Requisitos do exercício:
A. Indique se cada afirmação abaixo está de acordo com o artigo sobre o saneamento, respondendo sim ou não e citando literalmente as palavras do artigo que o comprovam.
(i) O dr. Gusmão telegrafou do Rio ao primeiro promotor público da capital para pedir a suspensão da ação rescisória.
(ii) O artigo qualifica de escandalosa a própria suspensão da ação.
(iii) O dr. Cardoso de Gusmão publicou seu artigo no "Diario da Tarde".
B. Responda, com base no artigo sobre o saneamento, às perguntas abaixo.
(i) Em que cidade foram negociadas as bases da proposta do contrato do saneamento?
(ii) Contra quem o Estado propôs a ação rescisória?
(iii) Segundo o dr. Gusmão, com que ônus para o Estado seria feito o acordo para desistência da ação?

Trecho para leitura:
Transcrição da Edição de 12/03/1908 - Pg. 1

 

         O Saneamento

     Demonstramos hontem à saciedade que o dr. Cardoso de Gusmão o ex-Procurador da Justiça do Estado, no artigo que publicou no “Diario da Tarde”, de ante-hontem, deixou patente a interferência do dr. João Candido, no contracto do saneamento, desde a negociação das bases da respectiva proposta, no Rio, com o sr. Alvaro de Menezes e os novos proponentes, até a aceitação final das mesmas bases, nesta capital. E terminamos o nosso artigo dizendo:

    “Quanto ao facto da suspensão da acção, que qualificamos de escandaloso, explica-o o dr. Gusmão de modo originalíssimo, demonstrando a justeza do nosso qualificativo”.

      É o que vamos provar hoje, servindo-nos das próprias palavras do ex-Procurador da Justiça do Estado. O dr. Gusmão não nega, e mesmo não poderia negal-o, que suspendeu o prosseguimento da acção rescisória proposta pelo Estado contra os ex-contractantes do saneamento. Eis como se exprime s.s. a respeito:

     “Começando do fim par o principio, por ser o ultimo articulado desse libello o mais importante para mim, direi que de facto telegraphei do Rio ao illustrado primeiro promotor publico da capital, dr. José Maria Pinheiro Lima, pedindo que sustasse o proseguimento da acção rescisória proposta pelo Estado contra os drs. Alvaro de Menezes e Octaviano Machado, até segunda ordem”.

    E explica em seguida a razão dessa suspensão. “Motivou esse meu telegramma, diz elle, a circumstancia de estar entabolado com o dr. Alvaro de Menezes um “accordo” para desistência da acção, sem ônus algum para o Estado e de modo a ficar livre este de qualquer obstáculo que o impedisse de concluir os serviços das rêdes de aguas e exgottos, da maneira que reputasse melhor ou mais conveniente aos altos interesses públicos”.

    E em seguida pergunta o dr. Gusmão triumphante, appellando para os advogados honrados e os que conhecem os deveres do seu officio e fazendo uma larga, mas excusada, dissertação de direito:

    “Em faze do exposto, seria honesto proseguir-se na causa emquanto se discutia o acordo ou a proposta que nelle importava?”

   É claro que não: desde que houve tal acordo, a mais elementar honestidade impunha ao Procurador da Justiça o dever de respeital-o, Sobre isto não pode haver duas opiniões, não havendo necessidade, para a demonstração de principio tão comesinho, das largas citações de direito e dos latinórios que o dr. Cardoso de Gusmão pespega nos seus críticos leigos.

    Mas não é este o caso. O que qualificamos de escandaloso não foi o facto de se suspender a acção, em cumprimento do accordo feito; foi o facto de se fazer esse accordo. E sobre isto o dr. Cardoso de Gusmão não diz nem uma palavra.

Dados do exercício:
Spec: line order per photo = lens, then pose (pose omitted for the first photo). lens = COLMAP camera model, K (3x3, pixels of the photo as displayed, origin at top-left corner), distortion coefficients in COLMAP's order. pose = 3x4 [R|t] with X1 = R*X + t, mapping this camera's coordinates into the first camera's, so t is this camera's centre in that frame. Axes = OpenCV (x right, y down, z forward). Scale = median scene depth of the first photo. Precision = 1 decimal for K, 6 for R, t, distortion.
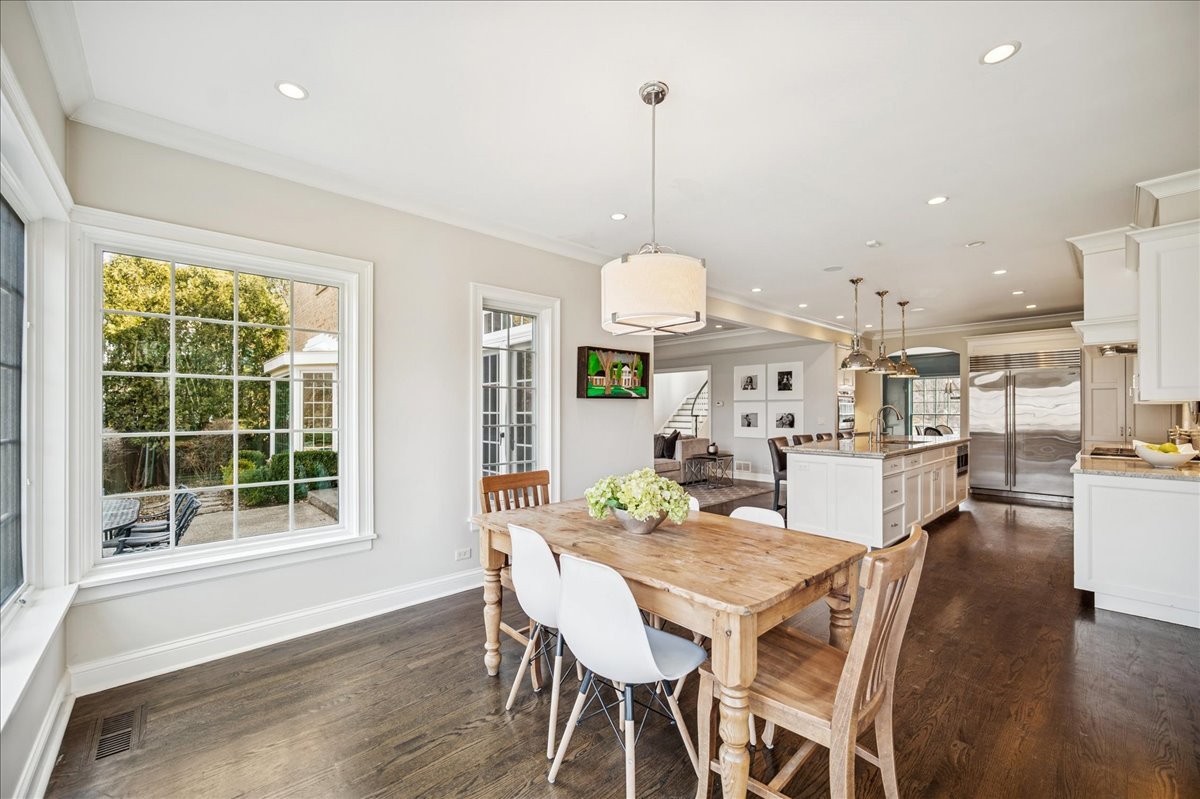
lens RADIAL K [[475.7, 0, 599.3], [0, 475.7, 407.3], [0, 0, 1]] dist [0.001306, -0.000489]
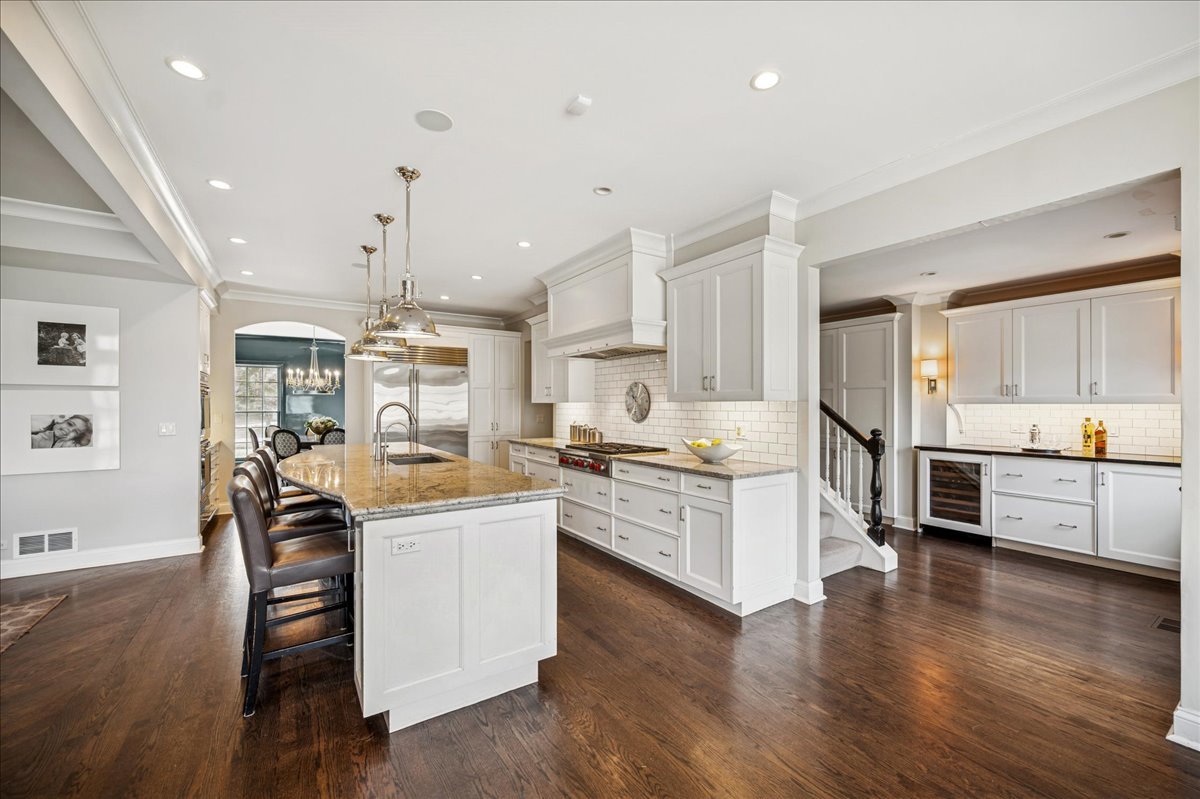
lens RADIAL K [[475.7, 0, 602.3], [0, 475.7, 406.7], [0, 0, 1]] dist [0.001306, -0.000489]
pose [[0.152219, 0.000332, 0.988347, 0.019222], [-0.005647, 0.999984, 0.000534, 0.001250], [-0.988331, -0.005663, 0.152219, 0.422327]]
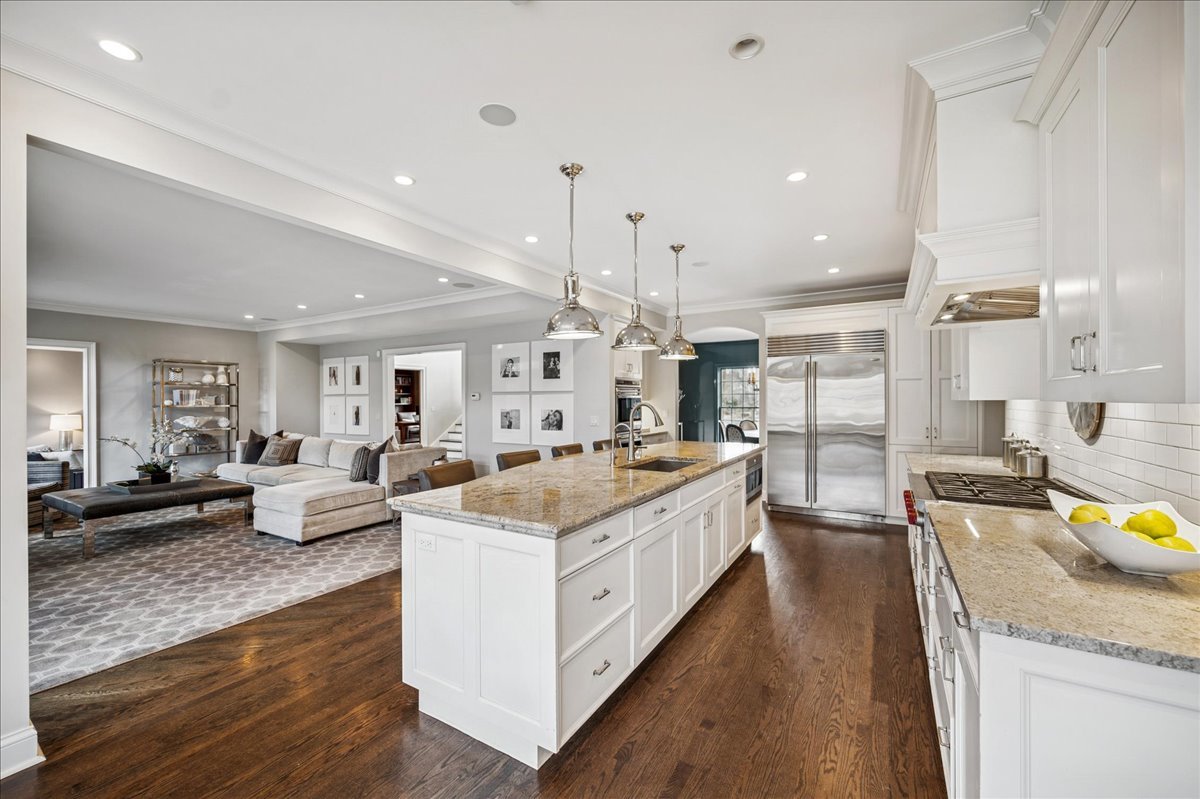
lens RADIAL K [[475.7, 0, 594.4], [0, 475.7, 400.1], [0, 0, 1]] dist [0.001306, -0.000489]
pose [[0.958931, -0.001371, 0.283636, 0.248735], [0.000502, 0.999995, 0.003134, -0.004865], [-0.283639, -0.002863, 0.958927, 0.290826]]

--

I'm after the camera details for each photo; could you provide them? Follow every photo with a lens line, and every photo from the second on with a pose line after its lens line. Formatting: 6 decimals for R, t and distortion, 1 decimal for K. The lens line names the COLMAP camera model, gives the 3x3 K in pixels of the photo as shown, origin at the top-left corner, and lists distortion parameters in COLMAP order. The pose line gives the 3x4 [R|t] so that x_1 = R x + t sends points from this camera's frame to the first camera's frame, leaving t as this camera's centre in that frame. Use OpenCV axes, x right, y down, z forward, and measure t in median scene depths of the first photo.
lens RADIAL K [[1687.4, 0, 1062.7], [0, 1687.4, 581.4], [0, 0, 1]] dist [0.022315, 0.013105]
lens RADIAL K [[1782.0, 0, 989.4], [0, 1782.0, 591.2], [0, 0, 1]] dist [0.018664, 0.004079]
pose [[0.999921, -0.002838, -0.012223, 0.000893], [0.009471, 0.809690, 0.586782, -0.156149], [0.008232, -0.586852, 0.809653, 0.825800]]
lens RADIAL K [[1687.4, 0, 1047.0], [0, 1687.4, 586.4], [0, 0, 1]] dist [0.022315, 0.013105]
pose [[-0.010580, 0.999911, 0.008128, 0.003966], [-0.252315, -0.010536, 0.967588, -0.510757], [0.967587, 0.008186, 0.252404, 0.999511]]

---

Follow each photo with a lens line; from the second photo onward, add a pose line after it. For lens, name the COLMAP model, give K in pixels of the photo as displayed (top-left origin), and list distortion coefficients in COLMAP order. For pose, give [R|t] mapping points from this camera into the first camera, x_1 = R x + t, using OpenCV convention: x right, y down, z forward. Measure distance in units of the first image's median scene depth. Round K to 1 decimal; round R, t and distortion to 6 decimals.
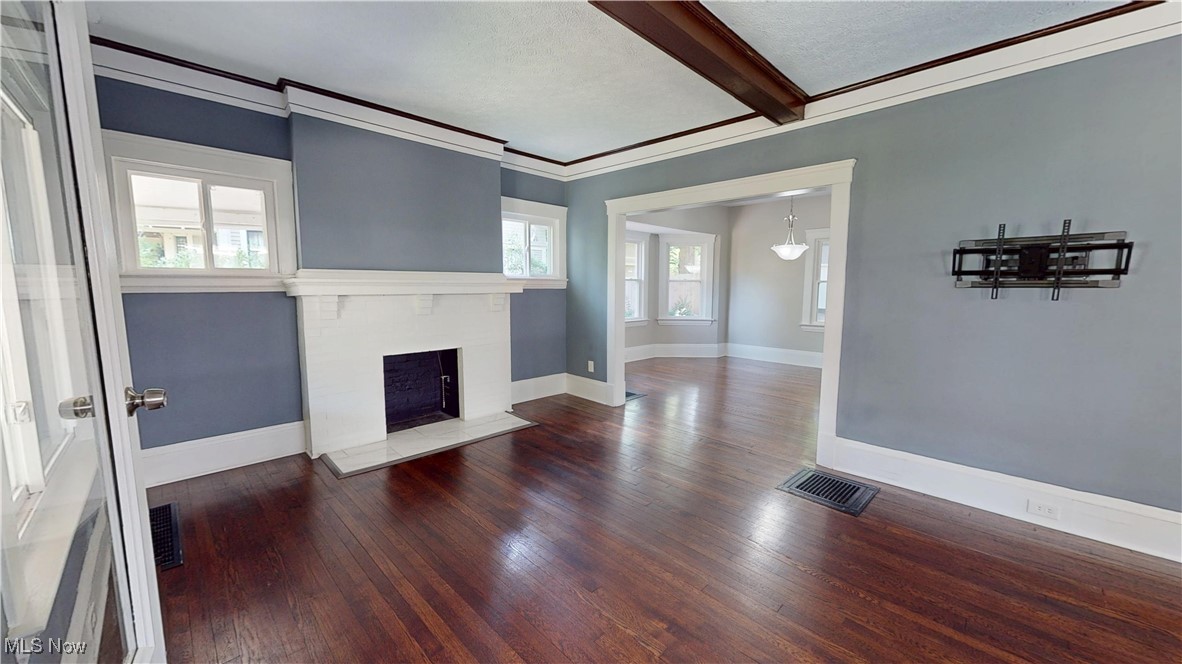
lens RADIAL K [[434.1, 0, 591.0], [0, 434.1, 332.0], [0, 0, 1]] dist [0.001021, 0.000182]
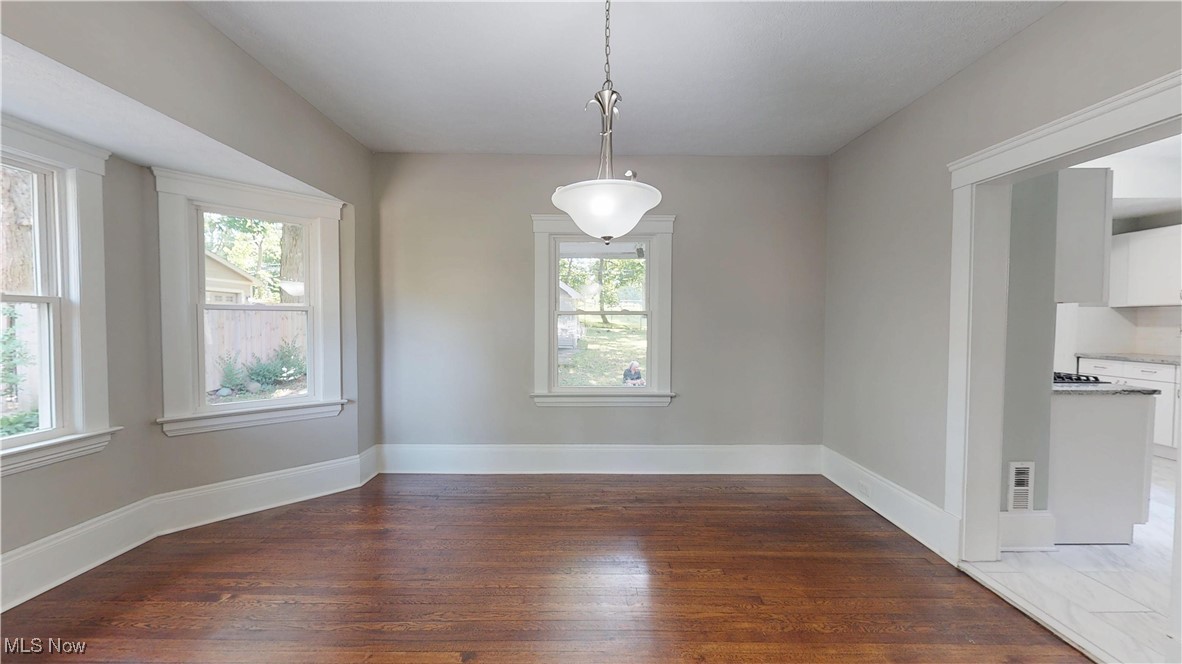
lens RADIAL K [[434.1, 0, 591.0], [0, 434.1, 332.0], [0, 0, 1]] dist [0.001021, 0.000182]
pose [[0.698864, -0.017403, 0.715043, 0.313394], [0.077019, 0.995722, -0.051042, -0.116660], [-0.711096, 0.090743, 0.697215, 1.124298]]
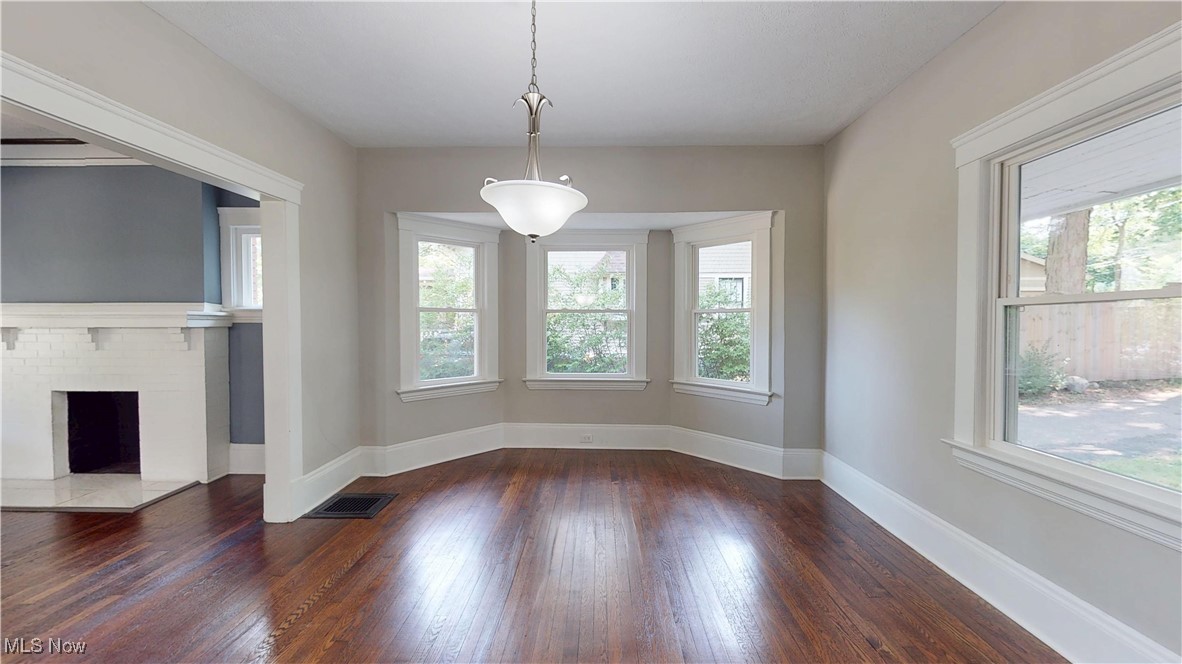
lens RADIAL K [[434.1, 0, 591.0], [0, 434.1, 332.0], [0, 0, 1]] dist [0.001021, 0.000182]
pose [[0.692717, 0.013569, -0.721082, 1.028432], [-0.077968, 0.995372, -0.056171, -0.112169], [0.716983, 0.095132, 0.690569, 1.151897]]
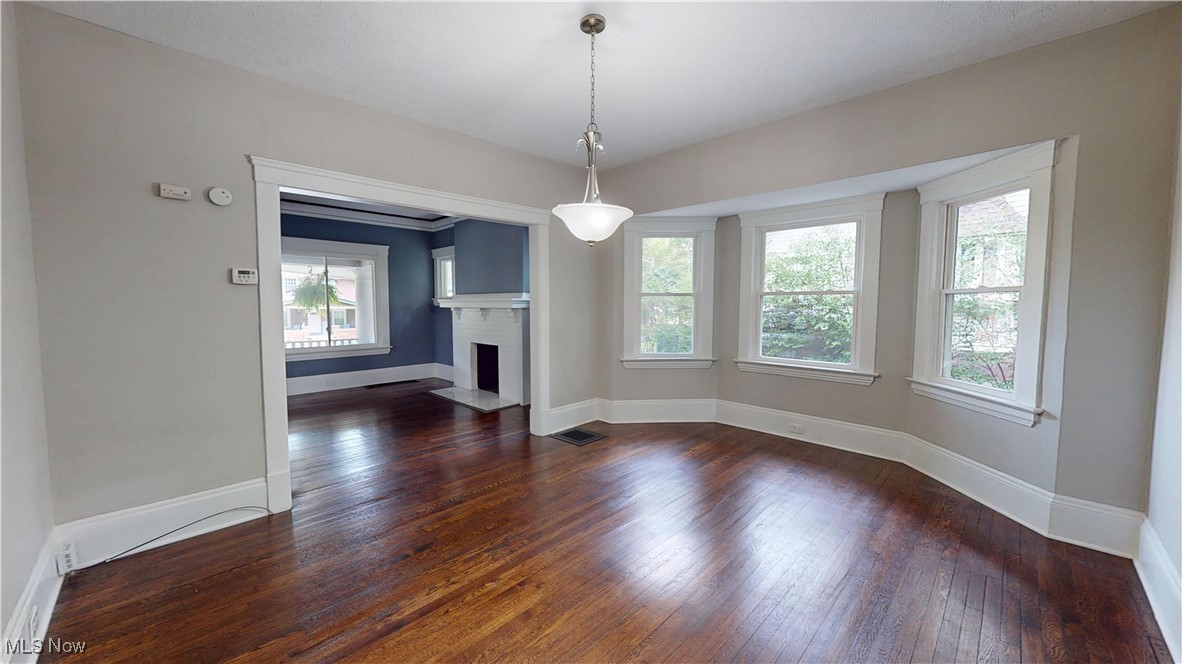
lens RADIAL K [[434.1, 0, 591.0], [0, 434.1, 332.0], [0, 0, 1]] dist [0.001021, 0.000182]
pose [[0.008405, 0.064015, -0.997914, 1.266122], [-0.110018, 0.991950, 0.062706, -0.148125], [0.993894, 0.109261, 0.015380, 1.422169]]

Respostas às tarefas:
A.
(i) Sim: "de facto telegraphei do Rio ao illustrado primeiro promotor publico da capital, dr. José Maria Pinheiro Lima, pedindo que sustasse o proseguimento da acção rescisória"
(ii) Não: "O que qualificamos de escandaloso não foi o facto de se suspender a acção, em cumprimento do accordo feito; foi o facto de se fazer esse accordo."
(iii) Sim: "no artigo que publicou no “Diario da Tarde”, de ante-hontem"

B.
(i) No Rio.
(ii) Contra os drs. Alvaro de Menezes e Octaviano Machado.
(iii) Sem ônus algum.